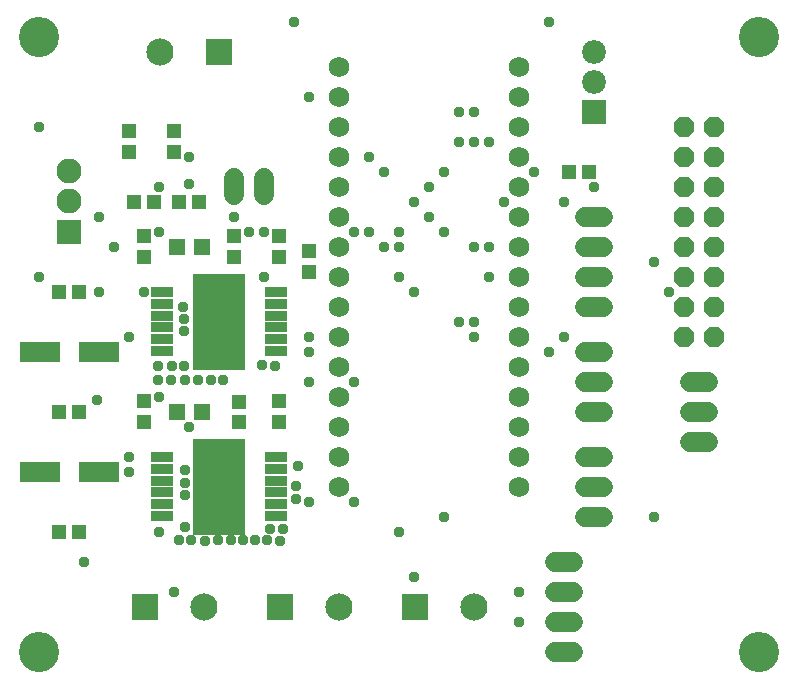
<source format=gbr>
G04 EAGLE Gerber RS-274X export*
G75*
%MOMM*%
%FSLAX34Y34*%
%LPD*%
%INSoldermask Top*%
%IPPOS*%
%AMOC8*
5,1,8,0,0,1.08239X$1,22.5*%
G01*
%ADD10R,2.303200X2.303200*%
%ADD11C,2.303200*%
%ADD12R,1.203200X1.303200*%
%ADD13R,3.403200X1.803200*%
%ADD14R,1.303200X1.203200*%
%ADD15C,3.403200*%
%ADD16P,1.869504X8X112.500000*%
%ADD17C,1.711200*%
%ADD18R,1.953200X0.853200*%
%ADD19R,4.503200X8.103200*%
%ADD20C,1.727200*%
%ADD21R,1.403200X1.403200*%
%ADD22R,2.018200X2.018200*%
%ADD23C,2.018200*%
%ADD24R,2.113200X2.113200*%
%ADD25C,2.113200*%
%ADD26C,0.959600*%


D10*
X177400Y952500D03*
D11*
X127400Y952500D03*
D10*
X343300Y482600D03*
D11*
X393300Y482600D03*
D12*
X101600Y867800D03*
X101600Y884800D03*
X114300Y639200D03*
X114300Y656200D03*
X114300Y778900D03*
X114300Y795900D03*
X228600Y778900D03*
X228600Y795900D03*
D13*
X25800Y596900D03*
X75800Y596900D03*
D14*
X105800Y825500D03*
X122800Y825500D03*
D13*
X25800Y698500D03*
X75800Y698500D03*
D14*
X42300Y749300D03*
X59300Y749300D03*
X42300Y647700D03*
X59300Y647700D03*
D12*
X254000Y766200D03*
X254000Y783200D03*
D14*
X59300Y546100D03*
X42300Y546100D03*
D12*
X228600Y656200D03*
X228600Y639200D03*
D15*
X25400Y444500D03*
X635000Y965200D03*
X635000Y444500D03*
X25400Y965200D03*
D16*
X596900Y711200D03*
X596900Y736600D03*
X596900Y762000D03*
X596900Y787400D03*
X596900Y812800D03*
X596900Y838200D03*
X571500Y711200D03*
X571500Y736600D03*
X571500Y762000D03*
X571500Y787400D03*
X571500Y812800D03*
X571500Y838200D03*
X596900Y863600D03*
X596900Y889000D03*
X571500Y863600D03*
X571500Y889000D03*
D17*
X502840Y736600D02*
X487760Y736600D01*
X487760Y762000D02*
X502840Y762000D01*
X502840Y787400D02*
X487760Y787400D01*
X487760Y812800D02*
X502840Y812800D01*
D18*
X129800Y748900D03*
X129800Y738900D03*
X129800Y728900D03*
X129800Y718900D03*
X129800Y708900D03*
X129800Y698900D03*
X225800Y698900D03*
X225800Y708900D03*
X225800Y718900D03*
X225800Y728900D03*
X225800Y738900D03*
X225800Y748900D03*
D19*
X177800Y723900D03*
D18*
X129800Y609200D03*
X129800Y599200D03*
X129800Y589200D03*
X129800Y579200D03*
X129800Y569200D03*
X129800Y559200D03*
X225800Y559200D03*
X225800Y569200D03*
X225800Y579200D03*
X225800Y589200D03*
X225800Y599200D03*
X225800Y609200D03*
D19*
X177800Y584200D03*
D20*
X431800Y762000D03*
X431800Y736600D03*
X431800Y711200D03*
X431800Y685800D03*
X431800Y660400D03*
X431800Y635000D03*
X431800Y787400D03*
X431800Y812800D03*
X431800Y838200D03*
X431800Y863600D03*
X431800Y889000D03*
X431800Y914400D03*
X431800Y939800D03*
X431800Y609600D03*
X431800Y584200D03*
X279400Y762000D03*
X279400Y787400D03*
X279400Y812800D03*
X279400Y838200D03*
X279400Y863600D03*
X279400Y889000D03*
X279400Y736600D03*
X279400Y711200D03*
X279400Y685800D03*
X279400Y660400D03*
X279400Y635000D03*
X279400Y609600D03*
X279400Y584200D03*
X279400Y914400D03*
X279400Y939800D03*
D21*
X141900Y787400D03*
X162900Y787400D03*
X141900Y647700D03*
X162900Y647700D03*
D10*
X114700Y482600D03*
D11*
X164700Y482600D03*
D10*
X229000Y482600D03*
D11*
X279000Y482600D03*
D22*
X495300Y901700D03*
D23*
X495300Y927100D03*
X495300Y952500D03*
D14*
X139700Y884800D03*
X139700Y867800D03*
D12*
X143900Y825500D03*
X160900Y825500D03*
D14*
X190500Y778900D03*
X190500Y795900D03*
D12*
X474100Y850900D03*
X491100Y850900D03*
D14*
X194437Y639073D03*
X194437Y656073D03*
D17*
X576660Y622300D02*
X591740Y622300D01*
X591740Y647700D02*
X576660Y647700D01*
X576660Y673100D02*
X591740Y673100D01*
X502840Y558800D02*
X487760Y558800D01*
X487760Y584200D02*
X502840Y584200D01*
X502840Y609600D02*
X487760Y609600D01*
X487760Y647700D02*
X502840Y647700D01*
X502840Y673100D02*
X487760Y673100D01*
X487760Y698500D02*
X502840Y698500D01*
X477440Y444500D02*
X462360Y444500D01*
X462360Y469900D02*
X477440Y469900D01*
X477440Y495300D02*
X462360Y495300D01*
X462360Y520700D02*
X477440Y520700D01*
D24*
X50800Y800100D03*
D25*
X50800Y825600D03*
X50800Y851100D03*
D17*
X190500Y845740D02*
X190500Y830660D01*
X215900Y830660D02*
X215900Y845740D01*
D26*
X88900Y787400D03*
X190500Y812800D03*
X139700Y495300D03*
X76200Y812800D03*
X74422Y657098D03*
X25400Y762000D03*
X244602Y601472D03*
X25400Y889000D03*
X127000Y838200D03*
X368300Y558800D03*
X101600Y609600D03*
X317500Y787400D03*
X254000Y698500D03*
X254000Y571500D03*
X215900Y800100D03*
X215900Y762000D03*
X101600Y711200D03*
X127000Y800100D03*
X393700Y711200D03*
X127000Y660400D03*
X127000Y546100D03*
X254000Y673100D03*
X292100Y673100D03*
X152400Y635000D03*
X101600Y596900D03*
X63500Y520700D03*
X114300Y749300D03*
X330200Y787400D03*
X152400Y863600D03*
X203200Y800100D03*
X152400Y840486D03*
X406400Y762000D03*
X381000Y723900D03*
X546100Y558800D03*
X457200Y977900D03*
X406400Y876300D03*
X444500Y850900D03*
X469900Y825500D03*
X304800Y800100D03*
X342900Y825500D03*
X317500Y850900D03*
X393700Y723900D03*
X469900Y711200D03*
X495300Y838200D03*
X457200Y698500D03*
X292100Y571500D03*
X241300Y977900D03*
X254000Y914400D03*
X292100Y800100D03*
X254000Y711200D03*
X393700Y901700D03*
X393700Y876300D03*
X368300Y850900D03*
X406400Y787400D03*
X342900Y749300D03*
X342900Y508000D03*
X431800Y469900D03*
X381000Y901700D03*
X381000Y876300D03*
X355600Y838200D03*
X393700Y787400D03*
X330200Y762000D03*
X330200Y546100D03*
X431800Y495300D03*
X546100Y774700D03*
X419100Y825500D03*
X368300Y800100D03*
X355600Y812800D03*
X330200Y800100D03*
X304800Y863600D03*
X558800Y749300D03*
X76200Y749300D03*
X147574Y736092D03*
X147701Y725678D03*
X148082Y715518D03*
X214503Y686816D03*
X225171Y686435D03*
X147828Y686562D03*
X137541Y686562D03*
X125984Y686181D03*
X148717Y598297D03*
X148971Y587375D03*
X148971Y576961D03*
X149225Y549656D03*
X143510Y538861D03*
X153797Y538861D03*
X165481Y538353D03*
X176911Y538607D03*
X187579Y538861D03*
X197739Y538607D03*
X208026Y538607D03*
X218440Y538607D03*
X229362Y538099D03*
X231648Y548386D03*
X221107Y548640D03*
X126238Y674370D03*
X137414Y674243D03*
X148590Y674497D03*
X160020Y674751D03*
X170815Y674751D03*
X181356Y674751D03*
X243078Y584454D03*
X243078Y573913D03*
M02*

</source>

+-------+

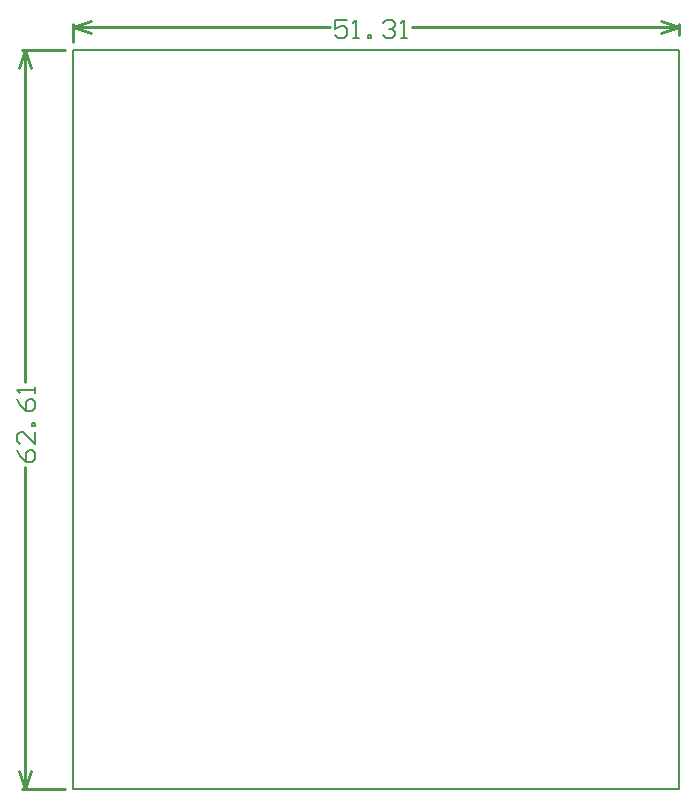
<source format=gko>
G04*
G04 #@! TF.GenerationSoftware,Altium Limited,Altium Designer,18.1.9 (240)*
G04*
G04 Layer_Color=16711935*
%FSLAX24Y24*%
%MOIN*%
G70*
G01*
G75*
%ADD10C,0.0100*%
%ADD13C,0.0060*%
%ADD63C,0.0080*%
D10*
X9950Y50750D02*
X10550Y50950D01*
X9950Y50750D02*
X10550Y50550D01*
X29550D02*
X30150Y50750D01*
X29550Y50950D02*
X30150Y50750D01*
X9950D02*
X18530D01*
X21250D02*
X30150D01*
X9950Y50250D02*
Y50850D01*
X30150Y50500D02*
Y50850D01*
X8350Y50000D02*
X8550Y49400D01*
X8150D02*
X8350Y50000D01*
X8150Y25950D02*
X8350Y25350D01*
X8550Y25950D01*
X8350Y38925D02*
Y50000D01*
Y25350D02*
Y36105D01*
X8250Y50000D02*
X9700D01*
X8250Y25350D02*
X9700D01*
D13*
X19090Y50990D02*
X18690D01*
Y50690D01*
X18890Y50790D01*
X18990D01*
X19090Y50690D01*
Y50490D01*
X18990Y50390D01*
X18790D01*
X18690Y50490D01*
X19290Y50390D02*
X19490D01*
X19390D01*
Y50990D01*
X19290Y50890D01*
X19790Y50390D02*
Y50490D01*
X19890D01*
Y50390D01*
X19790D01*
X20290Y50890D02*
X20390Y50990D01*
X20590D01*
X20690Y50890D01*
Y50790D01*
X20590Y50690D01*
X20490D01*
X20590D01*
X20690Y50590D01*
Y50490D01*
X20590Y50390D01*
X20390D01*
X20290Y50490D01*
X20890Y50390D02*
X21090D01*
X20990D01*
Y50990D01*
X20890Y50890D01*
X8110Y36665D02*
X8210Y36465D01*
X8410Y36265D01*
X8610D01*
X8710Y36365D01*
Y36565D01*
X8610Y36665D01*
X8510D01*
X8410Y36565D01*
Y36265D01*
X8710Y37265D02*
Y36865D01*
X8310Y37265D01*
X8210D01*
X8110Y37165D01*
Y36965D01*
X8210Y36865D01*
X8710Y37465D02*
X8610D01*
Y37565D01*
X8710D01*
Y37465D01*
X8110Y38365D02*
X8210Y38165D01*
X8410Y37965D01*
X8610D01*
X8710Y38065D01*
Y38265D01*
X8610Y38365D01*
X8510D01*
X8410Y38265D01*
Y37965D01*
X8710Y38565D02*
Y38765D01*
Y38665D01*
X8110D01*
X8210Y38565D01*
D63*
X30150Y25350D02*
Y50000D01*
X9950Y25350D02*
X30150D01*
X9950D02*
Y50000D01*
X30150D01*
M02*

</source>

+-------+

Take the listing above and repeat exactly the lines from the one containing "X177800Y723900D03*" through the one containing "X431800Y609600D03*", both included.

## Problem solution:
X177800Y723900D03*
D18*
X129800Y609200D03*
X129800Y599200D03*
X129800Y589200D03*
X129800Y579200D03*
X129800Y569200D03*
X129800Y559200D03*
X225800Y559200D03*
X225800Y569200D03*
X225800Y579200D03*
X225800Y589200D03*
X225800Y599200D03*
X225800Y609200D03*
D19*
X177800Y584200D03*
D20*
X431800Y762000D03*
X431800Y736600D03*
X431800Y711200D03*
X431800Y685800D03*
X431800Y660400D03*
X431800Y635000D03*
X431800Y787400D03*
X431800Y812800D03*
X431800Y838200D03*
X431800Y863600D03*
X431800Y889000D03*
X431800Y914400D03*
X431800Y939800D03*
X431800Y609600D03*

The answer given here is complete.